WHAT NEEDS TO BE DONE: Each entry below should be written out exactly as it is, with no pictures.
START RECORDS SUPPLIED
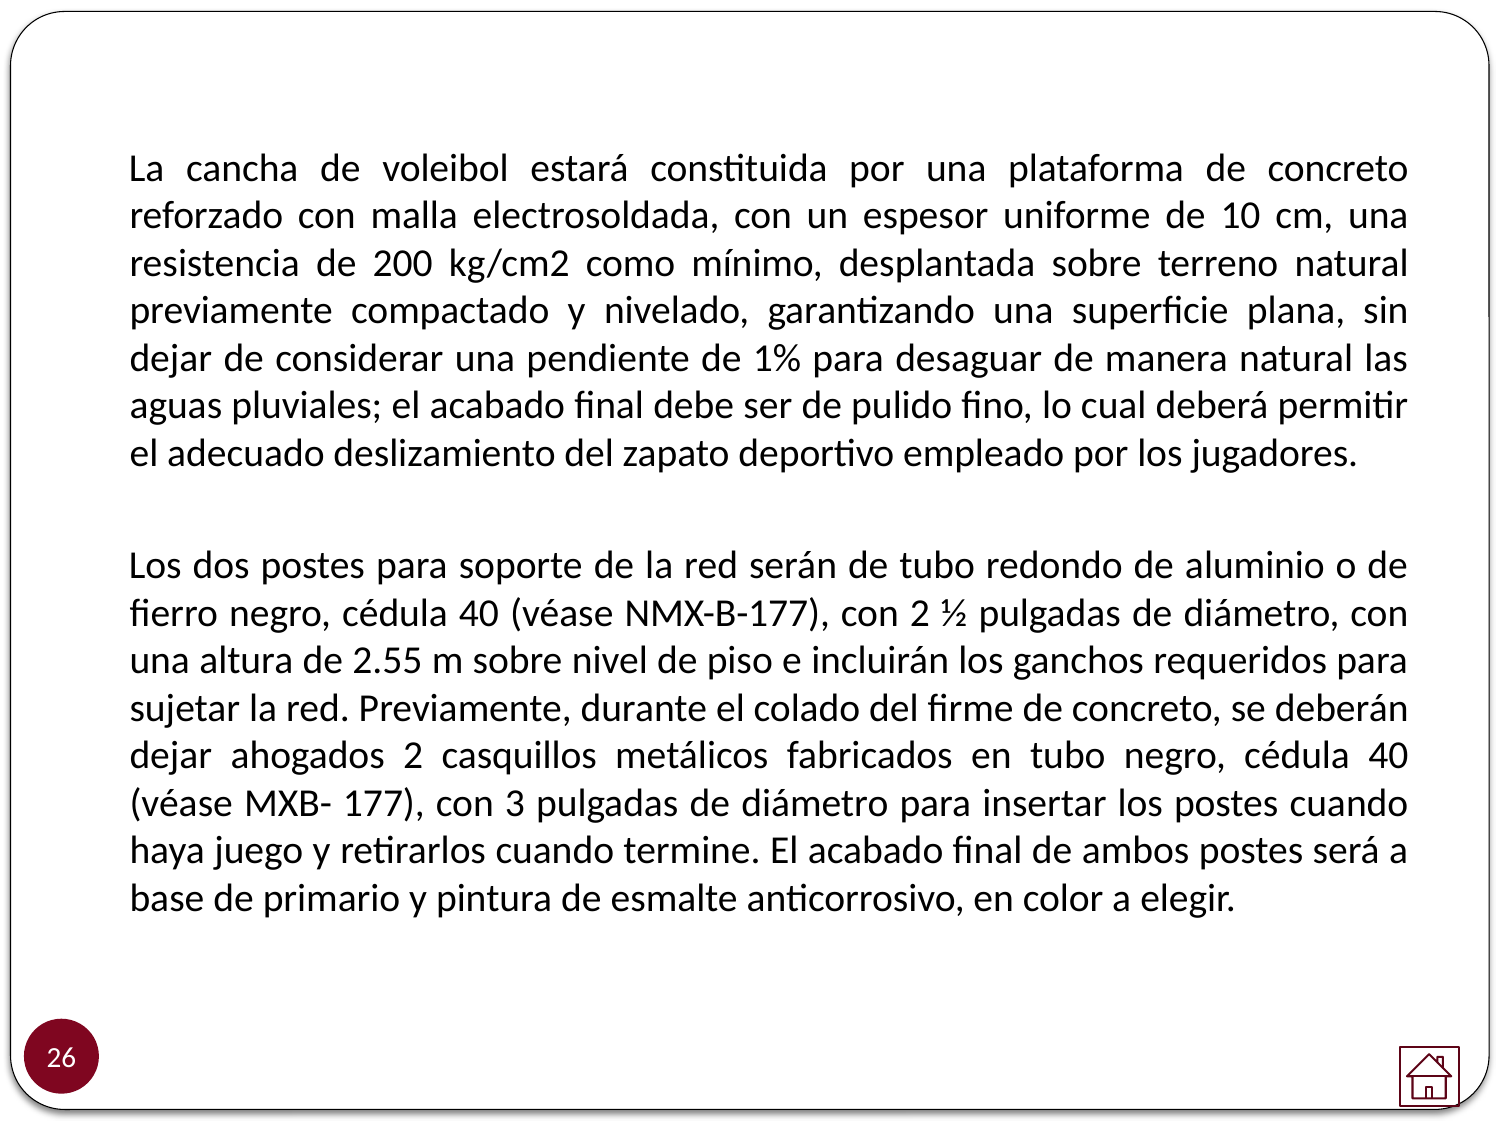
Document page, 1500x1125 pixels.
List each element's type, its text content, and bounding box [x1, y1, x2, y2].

text_box [1399, 1046, 1460, 1107]
list La cancha de voleibol estará constituida por una plataforma de concreto reforzado con malla electrosoldada, con un espesor uniforme de 10 cm, una resistencia de 200 kg/cm2 como mínimo, desplantada sobre terreno natural previamente compactado y nivelado, garantizando una superficie plana, sin dejar de considerar una pendiente de 1% para desaguar de manera natural las aguas pluviales; el acabado final debe ser de pulido fino, lo cual deberá permitir el adecuado deslizamiento del zapato deportivo empleado por los jugadores. Los dos postes para soporte de la red serán de tubo redondo de aluminio o de fierro negro, cédula 40 (véase NMX-B-177), con 2 ½ pulgadas de diámetro, con una altura de 2.55 m sobre nivel de piso e incluirán los ganchos requeridos para sujetar la red. Previamente, durante el colado del firme de concreto, se deberán dejar ahogados 2 casquillos metálicos fabricados en tubo negro, cédula 40 (véase MXB- 177), con 3 pulgadas de diámetro para insertar los postes cuando haya juego y retirarlos cuando termine. El acabado final de ambos postes será a base de primario y pintura de esmalte anticorrosivo, en color a elegir. [100, 78, 1425, 988]
slide_number 26 [23, 1018, 99, 1094]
END RECORDS SUPPLIED
EXERCISE ANSWER:
Document page, 1500x1125 pixels.
List each element's type, its text content, and bounding box [x1, y1, x2, y2].

text_box [1399, 1046, 1460, 1107]
list La cancha de voleibol estará constituida por una plataforma de concreto reforzado con malla electrosoldada, con un espesor uniforme de 10 cm, una resistencia de 200 kg/cm2 como mínimo, desplantada sobre terreno natural previamente compactado y nivelado, garantizando una superficie plana, sin dejar de considerar una pendiente de 1% para desaguar de manera natural las aguas pluviales; el acabado final debe ser de pulido fino, lo cual deberá permitir el adecuado deslizamiento del zapato deportivo empleado por los jugadores. Los dos postes para soporte de la red serán de tubo redondo de aluminio o de fierro negro, cédula 40 (véase NMX-B-177), con 2 ½ pulgadas de diámetro, con una altura de 2.55 m sobre nivel de piso e incluirán los ganchos requeridos para sujetar la red. Previamente, durante el colado del firme de concreto, se deberán dejar ahogados 2 casquillos metálicos fabricados en tubo negro, cédula 40 (véase MXB- 177), con 3 pulgadas de diámetro para insertar los postes cuando haya juego y retirarlos cuando termine. El acabado final de ambos postes será a base de primario y pintura de esmalte anticorrosivo, en color a elegir. [100, 78, 1425, 988]
slide_number 26 [23, 1018, 99, 1094]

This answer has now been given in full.